Milli Eğitim Bakanlığı’nın yeni müfredat düzenlemesi olarak duyurduğu “Maarif Yüzyılı Modeli” eğitim camiasında tartışmaları da beraberinde getirdi. Bakanlık, model ile öğrencilerin “değer odaklı, milli ve manevi bağları güçlü” bir eğitim sürecinden geçmesini hedeflediklerini açıklarken, eğitimciler ise müfredatın kapsamı ve dengesi konusunda kaygılı.

‘Çağdaşlık’ vurgusu
Eğitim sendikaları ve uzmanlar, özellikle Atatürkçülük ve inkılap tarihi derslerine ayrılan sayfa sayısının düşürülmesi, buna karşılık din kültürü ve ahlak bilgisi derslerinin kapsamının genişletilmesi gibi başlıkların, laiklik ve bilimsel eğitim açısından risk taşıdığını savunuyor. Öğretmenler ayrıca yeni sistemde ders yükünün öğrenciler üzerinde daha da ağırlaşacağını ve uygulamada öğretmenlerin rehberlik rolünün ikinci plana itilme tehlikesi bulunduğunu belirtiyor. Maarif Yüzyılı Modeli ile birlikte derslerin “beceri temelli” işlenmesi, öğrencilerin akademik bilgilerin yanı sıra milli kimlik ve değerlerle yoğrulması hedefleniyor. Eğitimciler, değerler eğitimine karşı olmadıklarını ancak bunun temel bilimlerden ve çağdaş pedagojiden kopmadan yürütülmesi gerektiğini vurguluyor.

necati kalafat-1

‘Alternatif değil’

Eğitimciler yeni modelle laik ve bilimsel eğitimden uzaklaşıldığını kaydederken, veliler de öğrencilerin nitelikli eğitim alamadıklarını, özellikle devlet okullarında bilimsel eğitim yerine dine dayalı eğitimin dayatıldığını kaydetti. Maarif Modeli’nin taslak olarak ortaya çıktığı günden itibaren laik eğitim anlayışından uzak bir model olduğunu vurguladıklarını belirten Veli-Der İzmir Şube Başkanı Necati Kalafat, “Maarif Modeli 2 yıldır taslak halinden çıkarılarak müfredata girdi. Bu yıl yerleşmiş bir model haline geldi. Buna dair bizim iki itirazımız var; birincisi devlet okullarının niteliksizleştirilmesi. Biz çocuklarımızın dünya standartlarında nitelikli eğitim almasını istiyoruz. Türkiye’de 20 milyon öğrenci yaşıyor ve bu öğrencilerin neredeyse 18 milyonu bu sistem içerisinde tabiri caizse geri dönüşüm kutusuna atılmak üzere hazırlanıyor” diye konuştu.
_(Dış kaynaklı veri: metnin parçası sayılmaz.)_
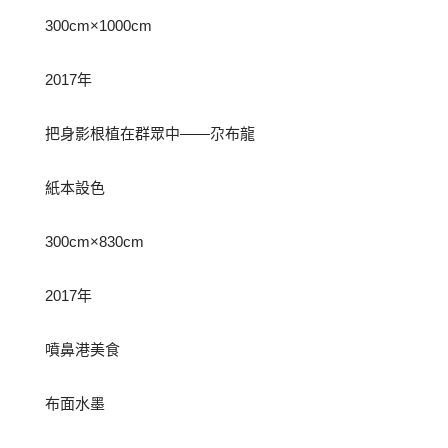
300cm×1000cm
2017年
把身影根植在群眾中——尕布龍
紙本設色
300cm×830cm
2017年
噴鼻港美食
布面水墨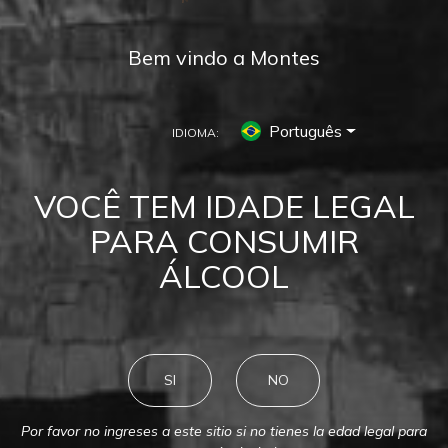
Bem vindo a Montes
Português
IDIOMA:
MONTES
CHERUB
VOCÊ TEM IDADE LEGAL
PARA CONSUMIR
ÁLCOOL
SI
NO
Por favor no ingreses a este sitio si no tienes la edad legal para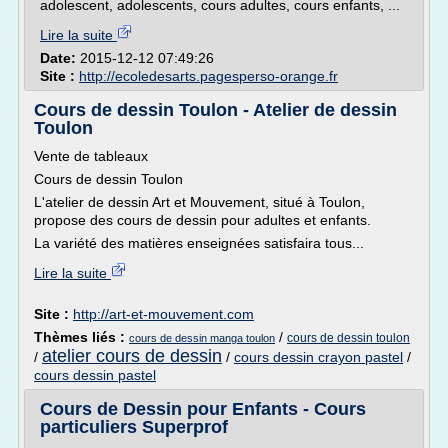
adolescent, adolescents, cours adultes, cours enfants, ...
Lire la suite
Date:
2015-12-12 07:49:26
Site :
http://ecoledesarts.pagesperso-orange.fr
Cours de dessin Toulon - Atelier de dessin
Toulon
Vente de tableaux
Cours de dessin Toulon
L'atelier de dessin Art et Mouvement, situé à Toulon,
propose des cours de dessin pour adultes et enfants.
La variété des matières enseignées satisfaira tous...
Lire la suite
Site :
http://art-et-mouvement.com
Thèmes liés :
/
cours de dessin toulon
cours de dessin manga toulon
atelier cours de dessin
/
/
cours dessin crayon pastel
/
cours dessin pastel
Cours de Dessin pour Enfants - Cours
particuliers Superprof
‘Okulların içi boşaltıldı’

12 senede 1 veya 2 milyon mezun öğrencinin istihdam edilebileceği bir sistemin kurulduğunu aktaran Kalafat, “Bunun adına da Maarif Sistemi diyorlar. Burada bizim ‘maarif’ten anladığımız, itaat eden öğrenciler yaratılması ve kız çocukları için ise okula gönderilmeyen çocukların oluştuğu bir sistem. Kamusallık dediğimiz kısım burası. Bunu da direkt özelleştirme yapamadıkları okulların içini boşaltarak, kalabalık sınıflar, yetersiz personel gibi yöntemlerle, devlet okullarını alternatif olmaktan çıkarıyorlar. Böylece öğrencileri özel okullara yönlendiriyorlar. Özel okullarda ise Maarif Yüzyılı Modeli eğitim programı uygulanmıyor. Yani paran varsa bu modelden muaf oluyorsun” ifadelerini kullandı.

‘Laiklik ve bilimden uzaklaşıldı’

Laik ve bilimsel eğitimden uzaklaşıldığını vurgulayan Veli-Der İzmir Şube Başkanı Necati Kalafat, devlet okullarındaki birçok idarecinin Din Kültürü alanında eğitim almış öğretmenlerden oluştuğunun altını çizdi. Kalafat, “İtirazlarımızın ikinci tarafı laiklik vurgusu. Laiklik vurgusu basit bir ideolojik kavram değil. Laiklik bu ülkedeki bütün düşünüş ve inanışların eğitim sisteminde temsil edilmesidir. Kimsenin kimseden üstün kılınmadığı anlamını taşır. Bugün mezhep anlayışı eğitim sistemi içinde hakim olmuş durumda. Seçmeli ders olarak tamamen din dersleri seçiliyor. İdarecilerin çoğu din kültürü öğretmenlerinden oluşuyor. Bu anlayışla eğitimin laik ve bilimselliğini ortadan kaldırıyorlar. Bu iki şey de maarif yüzyılı modeli olarak önümüze sunuluyor” diye konuştu.